GB: It isn’t easy to look at budget cuts always and say, “This is undergraduate, and that is graduate.” We do have a graduate division which does have some money. But most of the cuts that take place on campus affect support units or even if they affect the department, they might affect graduates the same as undergraduates depending on the department and depending upon where the department’s priorities may lie. In addition to that, I would say you’re right, graduate students constitute 10 percent of the student body in this campus and that is one of the lowest if not the lowest of the UC system. But it has long been a goal of the campus and a goal of mine to increase the percentage of graduate students, certainly not to the level of Berkeley or UCLA but at least up to a level that is more consistent to the rest of the UCs. I think it may not be a priority we can easily attain during a time of decreasing budgets, but it is still a priority.

AG: Many times the cuts that we think of as being primarily focused towards the undergraduates have profound effects on the graduate programs as well. Examples of these are things like the temporary support for teaching. In many cases we cut those teaching assistants but also teaching fellows. So we have fewer sections available for undergraduates. We have fewer course offerings available for undergraduates. Unfortunately, those have implications on graduate students too, for whom teaching assistantships and teaching fellowships are a very important means of support, so it hits both undergraduates and graduates. And unfortunately, that is the way things are: One blow does not hit just one people — it hits many.

CHP: With the budget cuts, how can we keep and attract great professors?

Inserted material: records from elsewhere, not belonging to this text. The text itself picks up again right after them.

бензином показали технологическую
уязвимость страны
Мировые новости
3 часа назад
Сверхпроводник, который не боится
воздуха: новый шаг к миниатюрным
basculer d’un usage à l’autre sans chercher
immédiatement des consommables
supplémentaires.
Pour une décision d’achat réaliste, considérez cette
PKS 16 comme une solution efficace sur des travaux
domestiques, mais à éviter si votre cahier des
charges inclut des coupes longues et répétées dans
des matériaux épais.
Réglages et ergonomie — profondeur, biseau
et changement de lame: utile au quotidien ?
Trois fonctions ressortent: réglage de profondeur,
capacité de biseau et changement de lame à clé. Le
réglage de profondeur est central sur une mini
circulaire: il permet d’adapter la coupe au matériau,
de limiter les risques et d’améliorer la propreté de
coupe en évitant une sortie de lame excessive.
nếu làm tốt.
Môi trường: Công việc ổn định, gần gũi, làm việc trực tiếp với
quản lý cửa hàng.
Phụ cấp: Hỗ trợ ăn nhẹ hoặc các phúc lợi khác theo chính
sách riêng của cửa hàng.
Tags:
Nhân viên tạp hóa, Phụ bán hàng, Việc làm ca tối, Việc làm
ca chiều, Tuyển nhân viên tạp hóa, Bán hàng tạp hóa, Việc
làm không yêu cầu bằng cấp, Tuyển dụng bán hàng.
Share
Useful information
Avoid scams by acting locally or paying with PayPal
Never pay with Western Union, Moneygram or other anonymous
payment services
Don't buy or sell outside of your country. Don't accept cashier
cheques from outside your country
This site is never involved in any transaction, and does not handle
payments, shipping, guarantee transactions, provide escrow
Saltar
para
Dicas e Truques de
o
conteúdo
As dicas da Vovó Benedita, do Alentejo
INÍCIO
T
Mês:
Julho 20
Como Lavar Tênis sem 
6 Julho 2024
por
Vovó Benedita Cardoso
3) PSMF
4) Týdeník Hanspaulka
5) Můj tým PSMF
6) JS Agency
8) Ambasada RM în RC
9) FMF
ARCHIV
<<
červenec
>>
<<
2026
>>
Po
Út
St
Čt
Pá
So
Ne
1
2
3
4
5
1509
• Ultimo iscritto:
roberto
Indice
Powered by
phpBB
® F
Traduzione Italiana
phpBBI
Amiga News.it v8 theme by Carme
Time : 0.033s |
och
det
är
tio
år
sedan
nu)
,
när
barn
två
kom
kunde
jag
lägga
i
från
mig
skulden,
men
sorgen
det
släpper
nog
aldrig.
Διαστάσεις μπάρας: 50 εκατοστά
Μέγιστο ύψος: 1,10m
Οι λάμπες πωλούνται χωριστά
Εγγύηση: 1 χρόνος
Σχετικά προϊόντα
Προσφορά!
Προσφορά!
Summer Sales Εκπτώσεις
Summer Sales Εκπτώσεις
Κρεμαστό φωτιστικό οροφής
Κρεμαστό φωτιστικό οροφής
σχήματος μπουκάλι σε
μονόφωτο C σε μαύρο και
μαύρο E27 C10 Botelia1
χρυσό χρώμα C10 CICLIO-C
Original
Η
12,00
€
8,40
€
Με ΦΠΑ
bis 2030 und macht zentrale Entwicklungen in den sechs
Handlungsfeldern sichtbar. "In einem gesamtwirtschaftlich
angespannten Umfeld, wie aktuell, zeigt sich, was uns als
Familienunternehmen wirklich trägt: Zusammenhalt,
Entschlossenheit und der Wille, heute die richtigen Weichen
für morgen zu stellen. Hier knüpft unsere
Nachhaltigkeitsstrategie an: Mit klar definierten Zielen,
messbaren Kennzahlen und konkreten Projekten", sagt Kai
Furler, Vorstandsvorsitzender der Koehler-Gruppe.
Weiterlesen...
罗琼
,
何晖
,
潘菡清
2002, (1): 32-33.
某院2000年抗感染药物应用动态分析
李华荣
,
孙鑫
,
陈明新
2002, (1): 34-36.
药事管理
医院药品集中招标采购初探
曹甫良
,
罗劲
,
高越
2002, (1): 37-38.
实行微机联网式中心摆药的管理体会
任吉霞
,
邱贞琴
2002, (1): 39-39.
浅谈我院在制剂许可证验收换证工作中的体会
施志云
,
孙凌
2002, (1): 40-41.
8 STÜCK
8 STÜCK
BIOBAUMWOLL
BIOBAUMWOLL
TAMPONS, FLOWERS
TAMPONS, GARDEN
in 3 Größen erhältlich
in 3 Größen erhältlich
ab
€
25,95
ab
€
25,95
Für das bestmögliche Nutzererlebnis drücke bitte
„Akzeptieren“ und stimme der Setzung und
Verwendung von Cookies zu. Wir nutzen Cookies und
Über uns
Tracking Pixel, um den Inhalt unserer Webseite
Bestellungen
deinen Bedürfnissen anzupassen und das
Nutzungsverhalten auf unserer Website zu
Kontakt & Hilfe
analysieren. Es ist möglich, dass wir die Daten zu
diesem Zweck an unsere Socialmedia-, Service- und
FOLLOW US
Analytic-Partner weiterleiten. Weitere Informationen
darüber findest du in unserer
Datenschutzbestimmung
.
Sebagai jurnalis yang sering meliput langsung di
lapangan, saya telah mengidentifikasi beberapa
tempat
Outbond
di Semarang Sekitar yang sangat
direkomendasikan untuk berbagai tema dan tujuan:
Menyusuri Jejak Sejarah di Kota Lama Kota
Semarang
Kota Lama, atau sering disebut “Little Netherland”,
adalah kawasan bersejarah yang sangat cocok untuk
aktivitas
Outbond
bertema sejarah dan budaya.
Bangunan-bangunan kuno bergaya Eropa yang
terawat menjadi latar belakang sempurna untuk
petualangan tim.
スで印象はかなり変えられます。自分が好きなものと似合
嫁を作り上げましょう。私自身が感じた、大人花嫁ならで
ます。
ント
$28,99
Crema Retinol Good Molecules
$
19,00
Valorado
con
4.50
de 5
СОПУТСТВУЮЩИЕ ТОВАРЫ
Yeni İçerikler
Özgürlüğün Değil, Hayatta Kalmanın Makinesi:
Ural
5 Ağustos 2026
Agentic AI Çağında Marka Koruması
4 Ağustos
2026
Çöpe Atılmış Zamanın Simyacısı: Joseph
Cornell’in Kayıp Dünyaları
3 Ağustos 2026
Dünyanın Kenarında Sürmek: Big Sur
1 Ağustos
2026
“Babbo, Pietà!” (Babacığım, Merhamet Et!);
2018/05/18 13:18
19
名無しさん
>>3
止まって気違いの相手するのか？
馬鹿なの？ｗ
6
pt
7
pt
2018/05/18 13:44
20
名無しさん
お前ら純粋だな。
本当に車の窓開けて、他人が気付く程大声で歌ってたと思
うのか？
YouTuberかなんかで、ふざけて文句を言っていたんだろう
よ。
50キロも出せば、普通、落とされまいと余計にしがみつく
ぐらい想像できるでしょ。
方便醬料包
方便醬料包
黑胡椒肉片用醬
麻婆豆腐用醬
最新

GB: I think a lot of our faculty come here and stay here because of the quality of our students, because of the nature of their interactions with other faculty. The research environment and the teaching environment are very important for the faculty, as well as what the future will hold, if things will get better or if they will get worse. I will say up front that we do not pay our faculty adequately. Our faculty are underpaid by national standards — they are easily more than 10 percent underpaid relative to faculty elsewhere at equivalent institutions. Over the past few years our faculty have even been underpaid relative to the UC system. We’ve been trying, over the last two years and will continue this year, to make sure that our faculty are at least not underpaid relative to other UCs. We don’t have enough money to make them not underpaid relative to the rest of the country, but at least relative to the rest of the UC system, I think that’s one of our obligations. We’ve made enormous progress in that regard in the last two years, and I’m hoping we’ll finish the job this year.